Hoeveel matjeshutten had de horde in de bomen volgens het dagboekfragment van 18 oktober 1779?
━━━ LEESTEKST
Journals

Fourth Journey (MS 107/3/1-2)

18th October 1779


transcription

[18th October 1779]
18

goed weer dog broeiende donderlugt. oostelyk stil. met den agtermiddag twe sware donderbuijen duurden omtrent een half uur ieder. de eerste met veel hagel ordinaire grote, weinig wind. de laatste was seer laag en so swaar als ooyt gehoord hebbe, lang sonder regen of wind, en toen het sterk begon te regenen was het weer over, zy kwamen door 't noorden uit den n:w:. s'avonds goed stil weer.

vertrokken met den morgen z:o: op om weer wat van de rivier te komen, om beter weg te hebben also, de holle droge riviertjes die maar voor een korte wyl in donder weer in de rivier lopen, menigvuldig zyn. sagen een rhinoster die kwetsten maar niet kregen.
onse regte cours is o:z:o: quamen dus na die draay, vier een een half uur 't selfde terrein by een gedeelte der namneiqua (caros hebbers) zy lagen op een eiland een half uur gaans breed, door de rivier aan de noordzyde geheel en alleen een kleine spruit aan de zuidzyde geformeert, het eiland en al van de waterdoolhof af is alles bos van meest mimosas willigen en grote rasyn bomen als de grootste mimosas is bedekt met veel goede grond.
dese horde had 10 matjes hutten in die bomen gis 5 a 6 personen in ieder hut en tuintjes als de Caffers, dog er was niets dan dagga of hennip in. die hebben sy van de namaquas en die van ons. sy hadden geen ene halfgesnedene, en hadden twe ouden als 't meest te seggen, ryksten of capiteins, de enen doëga broeder van den bosjeman van gisteren en den anderen aboegoeb. vonden hier vele gaten gegraven bij de rivier om rhinosters, oliphanten, en zeekoeien te vangen en geen pennen erin zynde het gat diep genoeg. lang enige gaten, lagen doorn takken als een fuik, om de dieren van langsamerhand er na toe te leiden, sag ook tenen fuiken by na als een paling korf om vis te vangen.
━━━━━━
━━━ GEGEVEN INFORMATIE
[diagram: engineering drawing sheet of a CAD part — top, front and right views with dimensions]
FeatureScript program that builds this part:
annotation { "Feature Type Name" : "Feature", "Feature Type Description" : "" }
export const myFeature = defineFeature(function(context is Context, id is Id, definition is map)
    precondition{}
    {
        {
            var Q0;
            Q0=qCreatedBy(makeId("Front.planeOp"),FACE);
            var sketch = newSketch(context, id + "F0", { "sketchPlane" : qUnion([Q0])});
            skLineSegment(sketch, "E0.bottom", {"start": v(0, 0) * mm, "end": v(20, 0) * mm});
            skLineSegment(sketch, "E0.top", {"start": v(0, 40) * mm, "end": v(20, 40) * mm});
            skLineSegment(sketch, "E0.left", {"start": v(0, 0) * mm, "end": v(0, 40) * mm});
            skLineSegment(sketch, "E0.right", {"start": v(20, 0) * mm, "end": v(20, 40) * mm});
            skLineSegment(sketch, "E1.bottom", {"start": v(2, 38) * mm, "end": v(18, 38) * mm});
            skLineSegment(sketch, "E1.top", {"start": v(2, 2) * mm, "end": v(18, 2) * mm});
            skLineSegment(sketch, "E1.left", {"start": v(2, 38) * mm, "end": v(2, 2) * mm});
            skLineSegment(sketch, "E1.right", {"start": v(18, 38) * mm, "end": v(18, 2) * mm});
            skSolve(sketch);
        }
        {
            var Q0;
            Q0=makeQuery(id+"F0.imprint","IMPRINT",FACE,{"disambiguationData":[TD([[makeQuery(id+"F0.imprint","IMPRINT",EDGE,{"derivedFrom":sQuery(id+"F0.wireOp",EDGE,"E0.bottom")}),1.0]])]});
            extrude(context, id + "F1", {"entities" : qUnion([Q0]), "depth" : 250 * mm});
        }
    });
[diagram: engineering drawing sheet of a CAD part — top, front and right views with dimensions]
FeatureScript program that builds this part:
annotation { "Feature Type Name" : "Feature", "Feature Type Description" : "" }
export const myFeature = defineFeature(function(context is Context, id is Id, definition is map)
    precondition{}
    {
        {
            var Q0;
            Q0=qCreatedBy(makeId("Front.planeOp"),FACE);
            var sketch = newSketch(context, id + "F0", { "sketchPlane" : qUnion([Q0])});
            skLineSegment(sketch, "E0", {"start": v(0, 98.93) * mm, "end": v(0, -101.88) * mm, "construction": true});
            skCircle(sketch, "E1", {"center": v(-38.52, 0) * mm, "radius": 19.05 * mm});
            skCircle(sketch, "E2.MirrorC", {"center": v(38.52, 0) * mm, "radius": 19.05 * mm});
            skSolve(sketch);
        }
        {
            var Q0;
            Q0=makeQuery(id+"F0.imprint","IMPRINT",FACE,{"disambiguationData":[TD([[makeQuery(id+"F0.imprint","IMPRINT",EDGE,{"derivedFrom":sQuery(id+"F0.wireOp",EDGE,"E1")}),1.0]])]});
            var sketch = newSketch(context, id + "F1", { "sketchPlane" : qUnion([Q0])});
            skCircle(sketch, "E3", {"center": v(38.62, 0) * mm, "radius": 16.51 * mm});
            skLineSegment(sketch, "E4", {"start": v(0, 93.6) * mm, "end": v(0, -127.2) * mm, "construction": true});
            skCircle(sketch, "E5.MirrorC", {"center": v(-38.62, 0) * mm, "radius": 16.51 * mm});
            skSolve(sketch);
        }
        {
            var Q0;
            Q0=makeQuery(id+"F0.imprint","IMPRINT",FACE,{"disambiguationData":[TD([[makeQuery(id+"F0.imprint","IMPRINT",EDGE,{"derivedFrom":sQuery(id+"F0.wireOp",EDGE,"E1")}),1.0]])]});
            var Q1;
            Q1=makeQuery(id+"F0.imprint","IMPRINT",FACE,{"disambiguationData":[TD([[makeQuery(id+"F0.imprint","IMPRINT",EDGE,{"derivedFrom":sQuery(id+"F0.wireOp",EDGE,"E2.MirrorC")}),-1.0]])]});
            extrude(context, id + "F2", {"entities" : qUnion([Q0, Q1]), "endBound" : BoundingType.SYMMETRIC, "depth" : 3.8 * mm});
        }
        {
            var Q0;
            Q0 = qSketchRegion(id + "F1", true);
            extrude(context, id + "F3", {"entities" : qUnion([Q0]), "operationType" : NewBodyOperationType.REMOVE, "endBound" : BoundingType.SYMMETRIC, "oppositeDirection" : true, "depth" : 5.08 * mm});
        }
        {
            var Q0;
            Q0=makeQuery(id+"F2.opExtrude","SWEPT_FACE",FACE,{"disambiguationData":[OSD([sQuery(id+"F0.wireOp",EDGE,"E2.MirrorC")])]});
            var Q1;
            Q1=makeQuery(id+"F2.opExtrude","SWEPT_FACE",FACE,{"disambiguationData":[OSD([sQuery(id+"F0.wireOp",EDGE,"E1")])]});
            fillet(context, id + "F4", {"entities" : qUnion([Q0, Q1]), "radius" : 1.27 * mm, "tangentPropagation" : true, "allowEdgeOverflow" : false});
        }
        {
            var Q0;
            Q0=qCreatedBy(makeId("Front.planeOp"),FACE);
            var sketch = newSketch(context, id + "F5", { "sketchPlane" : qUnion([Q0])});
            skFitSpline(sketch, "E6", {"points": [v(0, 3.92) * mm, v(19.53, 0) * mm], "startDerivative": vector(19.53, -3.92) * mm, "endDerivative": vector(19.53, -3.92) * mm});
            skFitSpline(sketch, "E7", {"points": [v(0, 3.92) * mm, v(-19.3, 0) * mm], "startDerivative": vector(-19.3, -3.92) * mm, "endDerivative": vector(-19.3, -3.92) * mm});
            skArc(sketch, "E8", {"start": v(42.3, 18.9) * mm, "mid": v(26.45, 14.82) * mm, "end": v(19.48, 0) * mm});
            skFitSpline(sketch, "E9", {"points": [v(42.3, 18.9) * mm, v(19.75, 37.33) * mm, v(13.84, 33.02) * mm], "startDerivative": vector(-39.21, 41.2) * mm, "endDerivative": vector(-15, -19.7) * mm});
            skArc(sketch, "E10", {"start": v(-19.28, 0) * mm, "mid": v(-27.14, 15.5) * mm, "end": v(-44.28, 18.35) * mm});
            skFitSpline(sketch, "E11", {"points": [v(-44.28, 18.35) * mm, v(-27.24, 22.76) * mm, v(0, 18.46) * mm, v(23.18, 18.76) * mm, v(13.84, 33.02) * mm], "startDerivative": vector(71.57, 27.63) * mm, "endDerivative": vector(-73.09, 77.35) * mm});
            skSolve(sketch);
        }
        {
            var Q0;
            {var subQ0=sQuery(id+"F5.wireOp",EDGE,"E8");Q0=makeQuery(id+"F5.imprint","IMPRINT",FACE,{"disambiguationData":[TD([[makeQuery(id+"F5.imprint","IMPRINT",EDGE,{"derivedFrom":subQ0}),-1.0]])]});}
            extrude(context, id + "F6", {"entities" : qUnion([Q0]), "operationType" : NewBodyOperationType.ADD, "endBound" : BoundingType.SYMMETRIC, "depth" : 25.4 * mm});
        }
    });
━━━━━━
• **UITWERKING**
Tien matjeshutten.